> _Document passage_

'''

Why is IDs query slow?

Have an index of ~ 9M docs, of which ~ 20K are "programs". This IDs query (with 20 IDs) takes 600ms on a local server, running on MBP with SSD. If I halve number of IDs, query latency cuts in half too. Same query takes 2000ms on an EC2 instance. Seems like this should be executed in << 10ms locall, given that we're checking _uid and the entire type has only 20K entries...

Should I care about unassigned_shards (probably from deleted indices)?

GET /admin/programs/_search
    {
      "query": {
        "filtered": {
          "filter": {
            "ids": {
              "values": [
                 18536,
                  18537,
                  18538,
                  18539,
                  18552,
                  18553,
                  18554,
                  18555,
                  18556,
                  18557,
                  18558,
                  18559,
                  18560,
                  18561,
                  18562,
                  18563,
                  18564,
                  18565,
                  18652,
                  18653
              ]
            }
          }
        }
      }
    }

GET /_cluster/health
{
"cluster_name": "ecr-elasticsearch-local",
"status": "yellow",
"timed_out": false,
"number_of_nodes": 1,
"number_of_data_nodes": 1,
"active_primary_shards": 75,
"active_shards": 75,
"relocating_shards": 0,
"initializing_shards": 0,
"unassigned_shards": 74
}

Should I care about unassigned_shards (probably from deleted indices)?

This is because you have configured the indexes to have one replica but you only have a single-node cluster so no replicas can actually be allocated. This should be fixed but it's not resulting in reduced performance or anything.

Is that the initial run of the query or everyone?

Both cases

This should be pretty quick thanks to filter caching, are you getting/monitoring any cache evictions?

More queried IDs=more matching hits to retrieve=more disk access

Can you provide the number of hits you retrieve in each case?

Another idea to help separate the query vs retrieve costs:

try a match_all query and get size 10 then size 20 hits and contrast response times with your ID based query for the same volumes. Should help isolate the costs of the ID query.

I wonder what would be query performance if you try terms filter on these IDs

Thanks for all the suggestions thus far, folks. I think the issue lies in the cost of doing source filtering on matching docs - either via _source= or fields= The challenge now is figuring out the best way to minimize that cost.

Let me step back:

  • /programs has many properties, amongst them id, name, and areas. The latter is an array and is large - on the order of 40K entries for some docs
  • I am interested in retrieving only id, name (and a few other small properties) of docs matching the IDs query. I achieve that via source filtering, ie _source: ["id", "name"]
  • source filtering appears to be quite expensive and (AFAIK) does not benefit from filter caching - even if that were employed - since caches, as I understand, store references to whole docs as values (not post-source-filter contents, right?)

'''

> _Task 1_
In the thread about the slow IDs query, how long does the same query take on the EC2 instance?
> _Task 2_
Rewrite the thread about the slow IDs query from "This is because" up to and including "in each case?", with "cache misses" in place of "cache evictions".

> _Rows_

'''

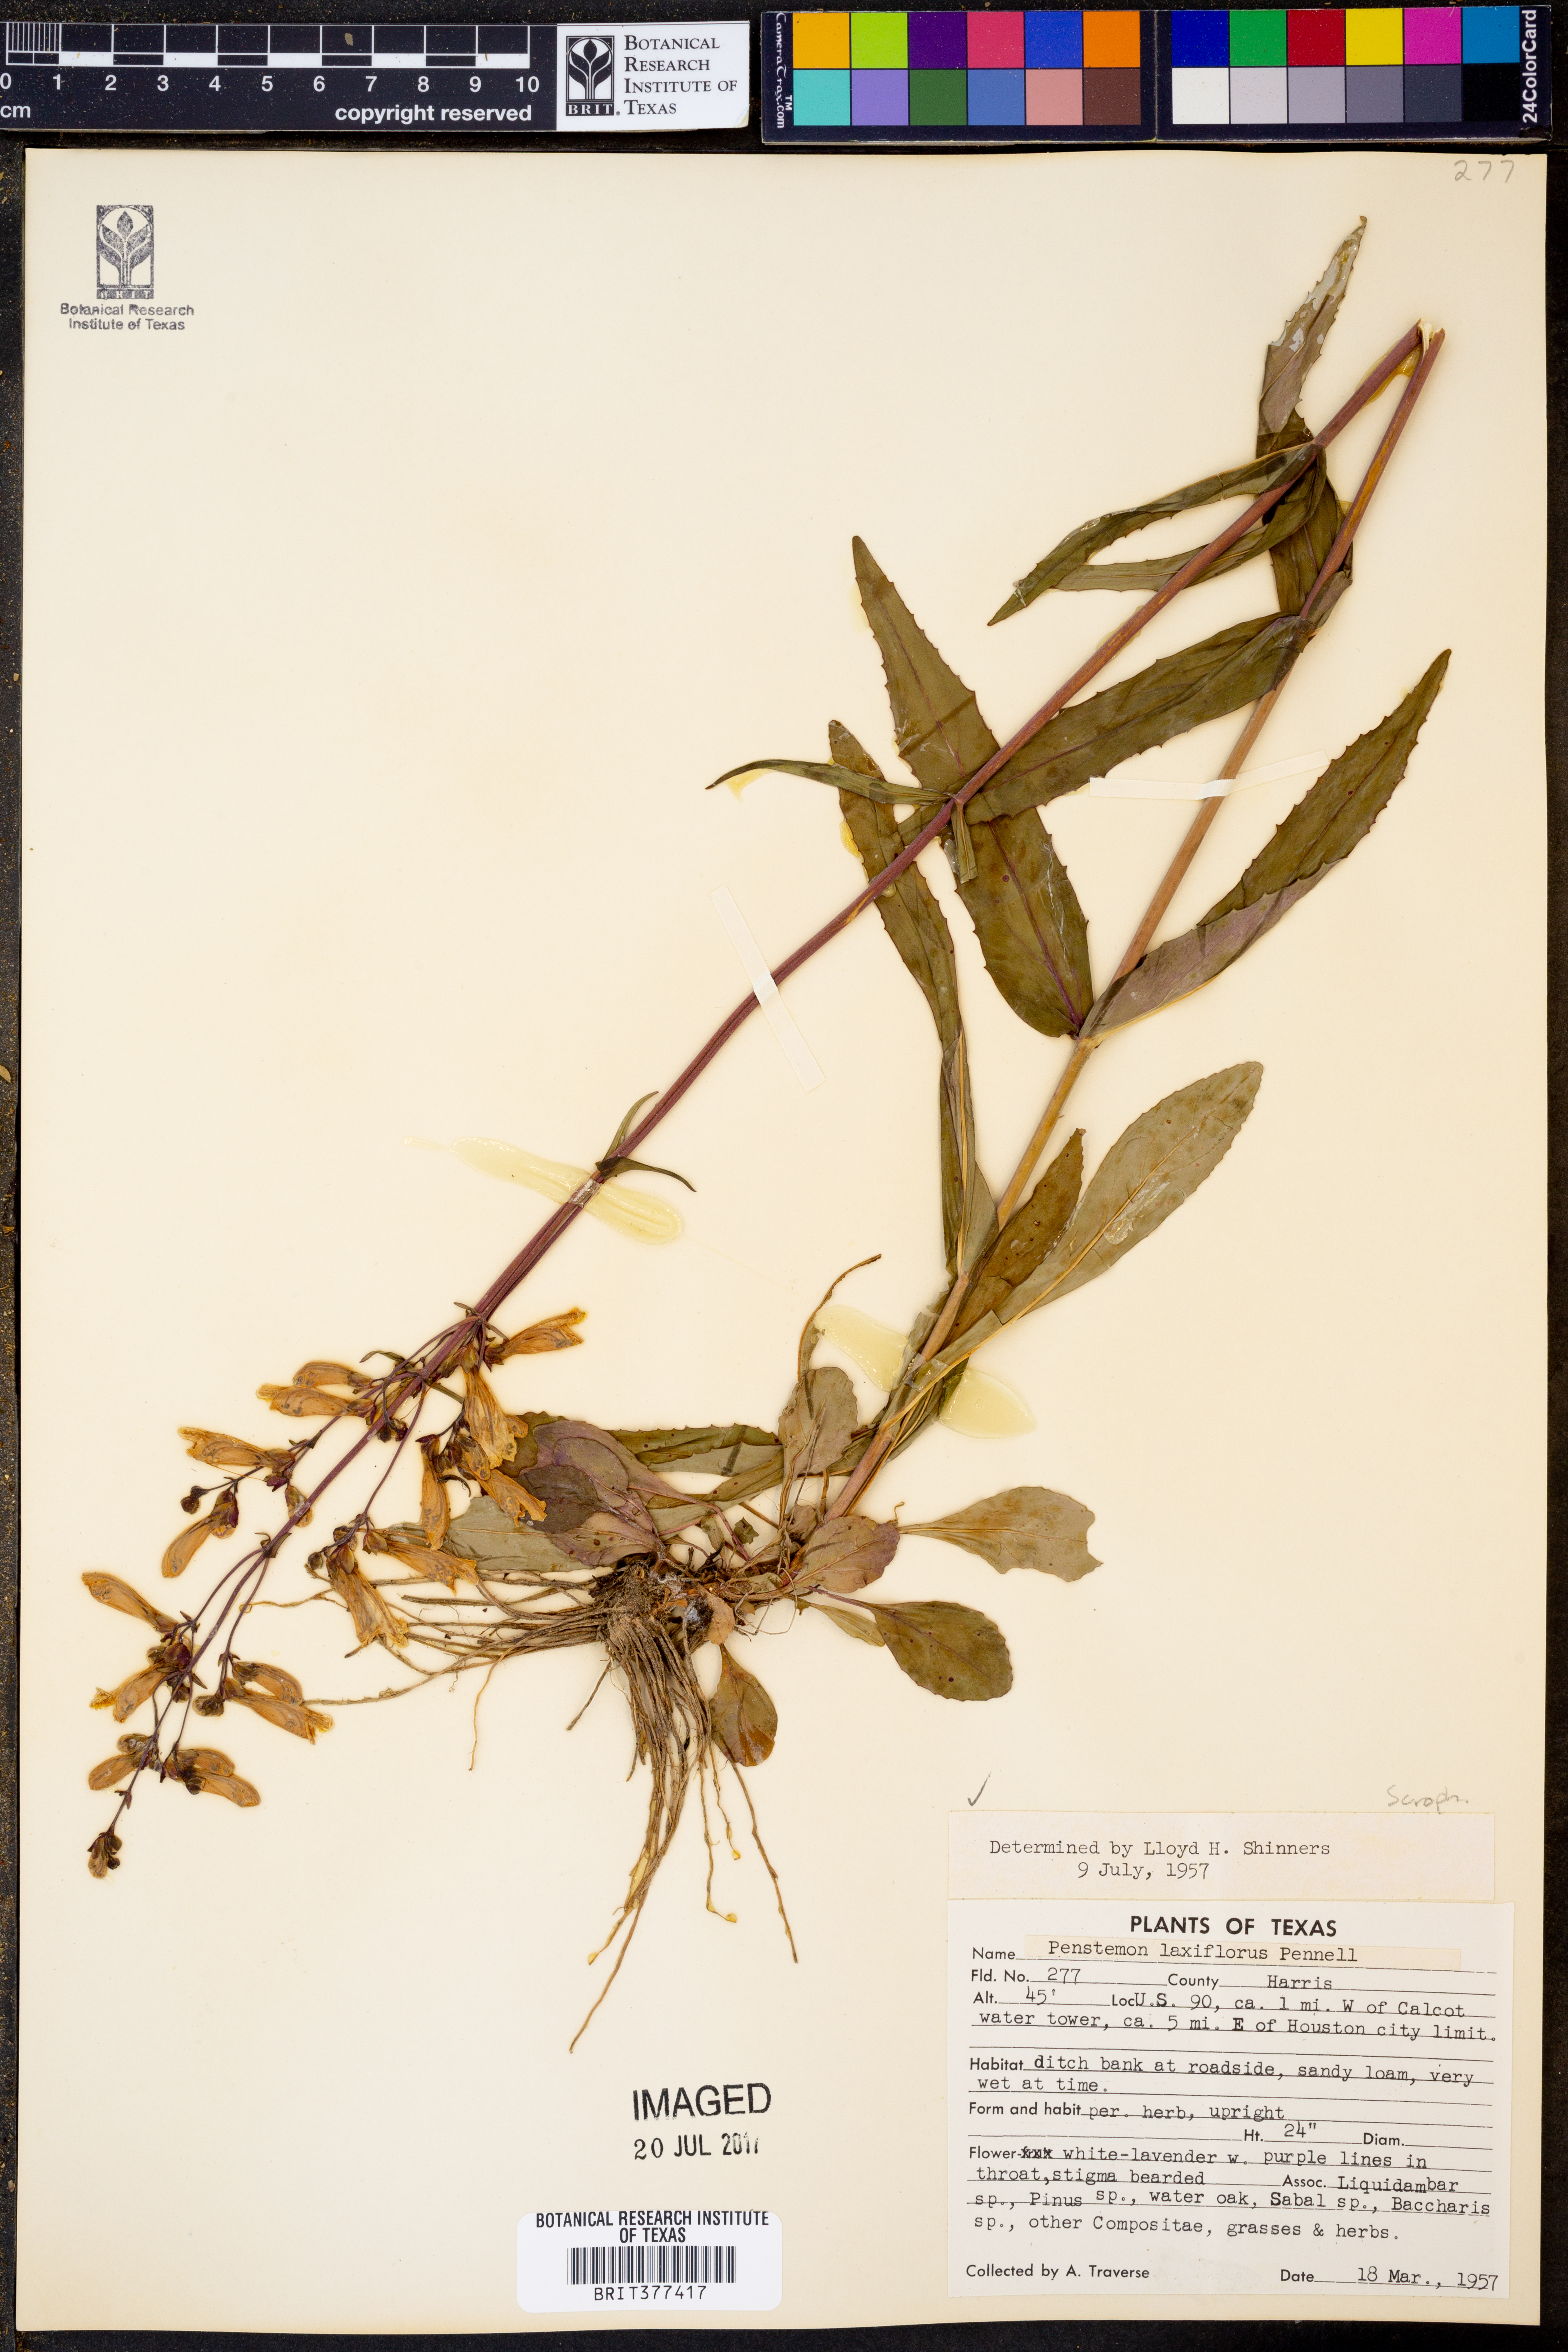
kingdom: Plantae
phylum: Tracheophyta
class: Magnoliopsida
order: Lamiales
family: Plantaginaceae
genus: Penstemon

'''
'''

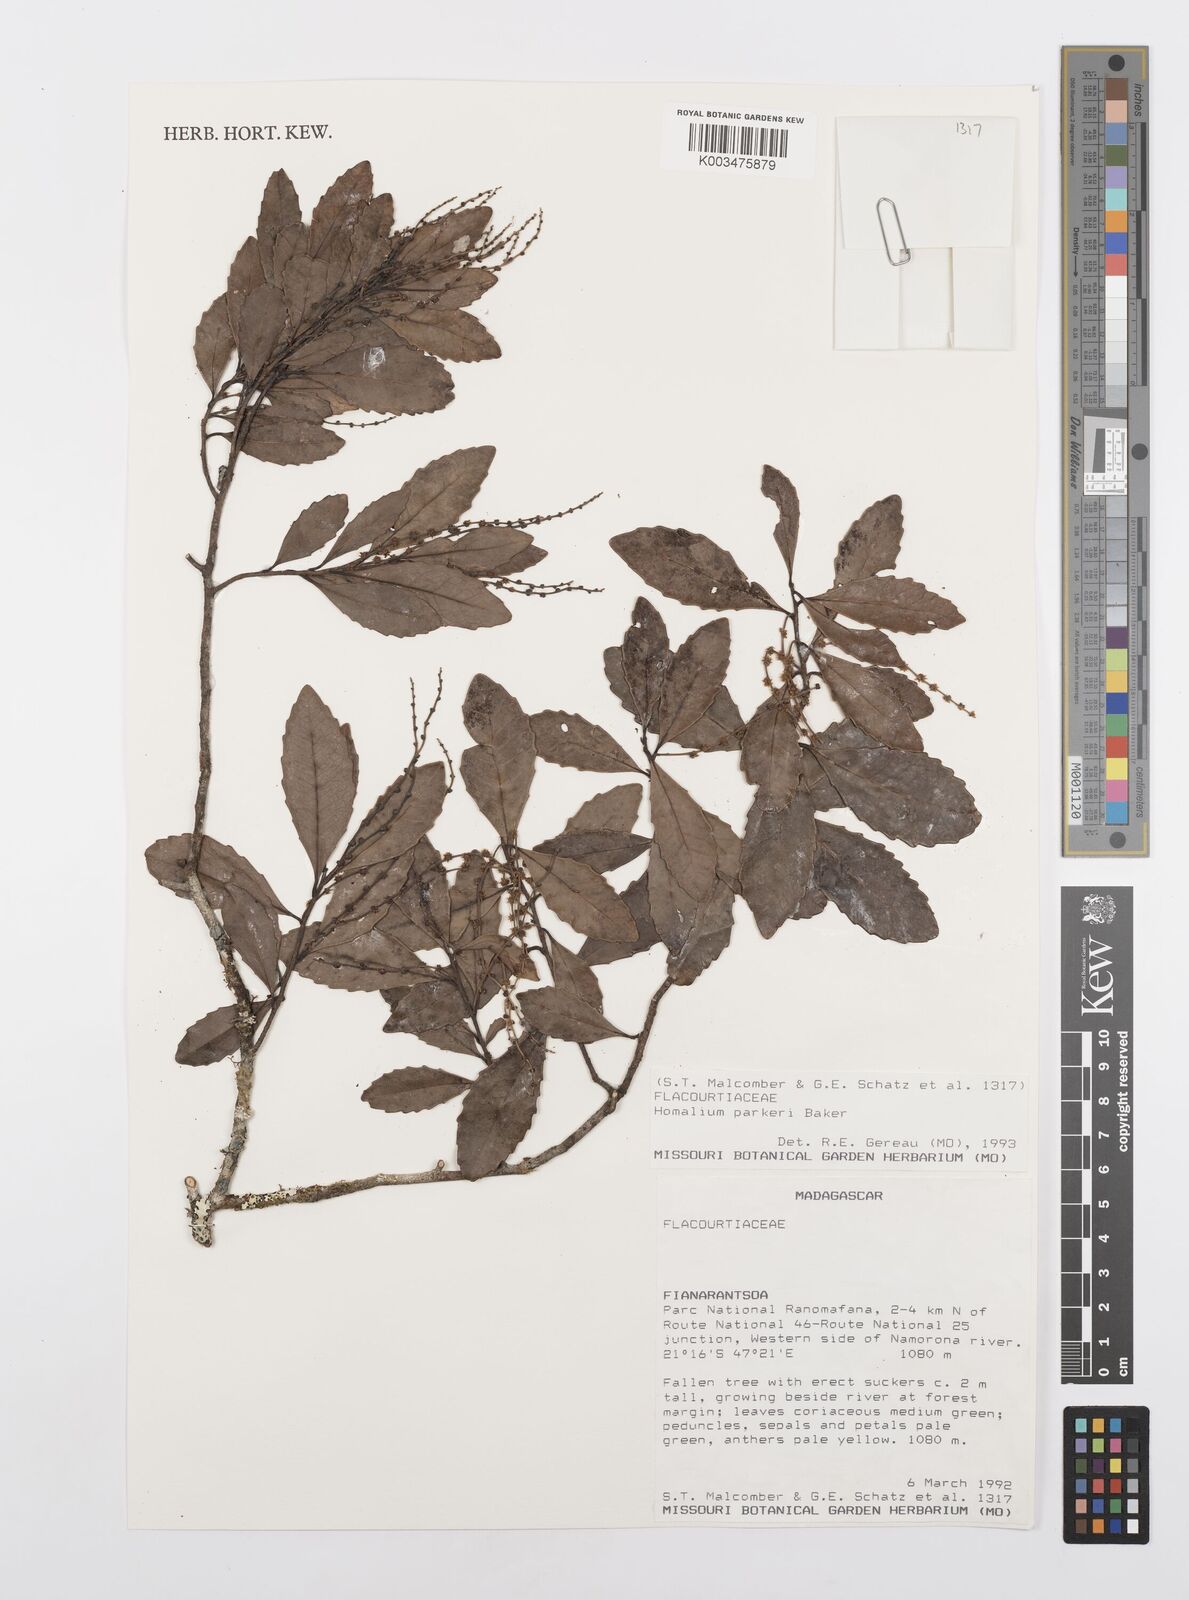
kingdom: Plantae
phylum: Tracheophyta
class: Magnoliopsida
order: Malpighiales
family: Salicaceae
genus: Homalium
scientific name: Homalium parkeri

'''
'''

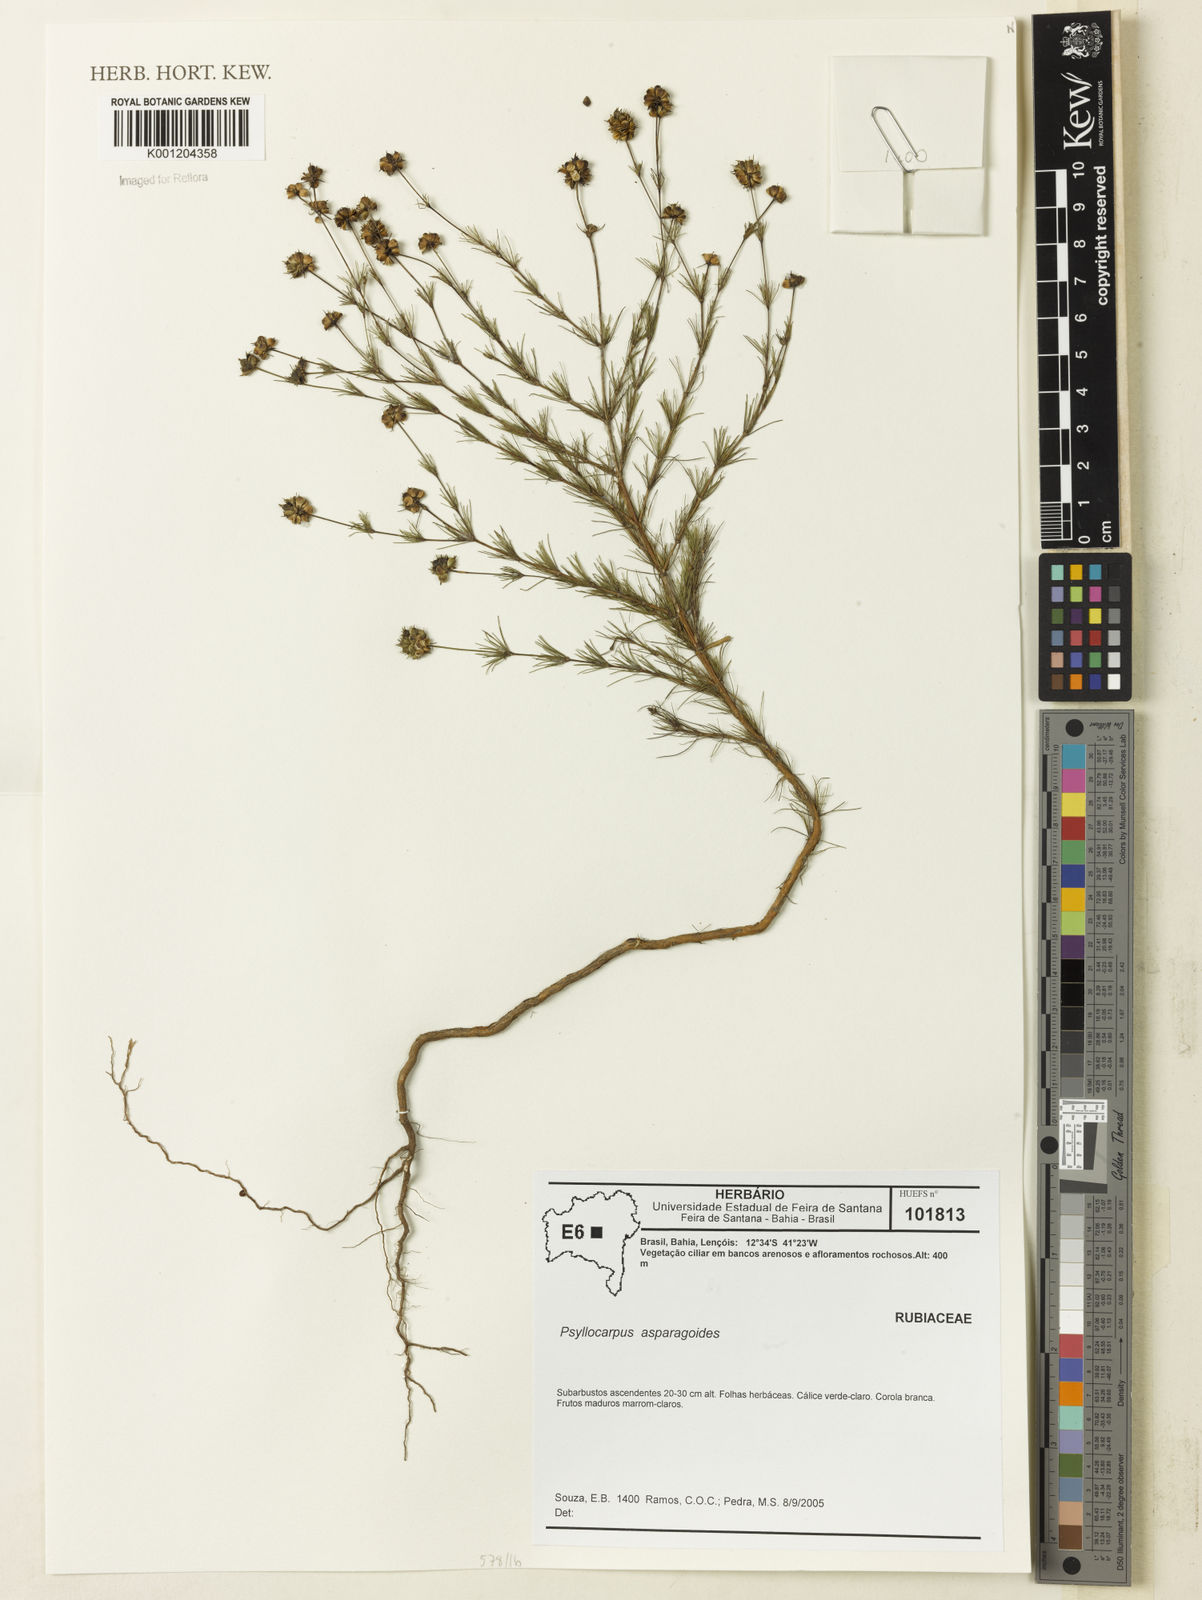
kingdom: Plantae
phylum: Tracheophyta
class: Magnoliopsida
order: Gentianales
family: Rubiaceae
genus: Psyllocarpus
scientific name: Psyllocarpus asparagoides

'''

> _Answer 1_
2000ms

> _Answer 2_
This is because you have configured the indexes to have one replica but you only have a single-node cluster so no replicas can actually be allocated. This should be fixed but it's not resulting in reduced performance or anything.

Is that the initial run of the query or everyone?

Both cases

This should be pretty quick thanks to filter caching, are you getting/monitoring any cache misses?

More queried IDs=more matching hits to retrieve=more disk access

Can you provide the number of hits you retrieve in each case?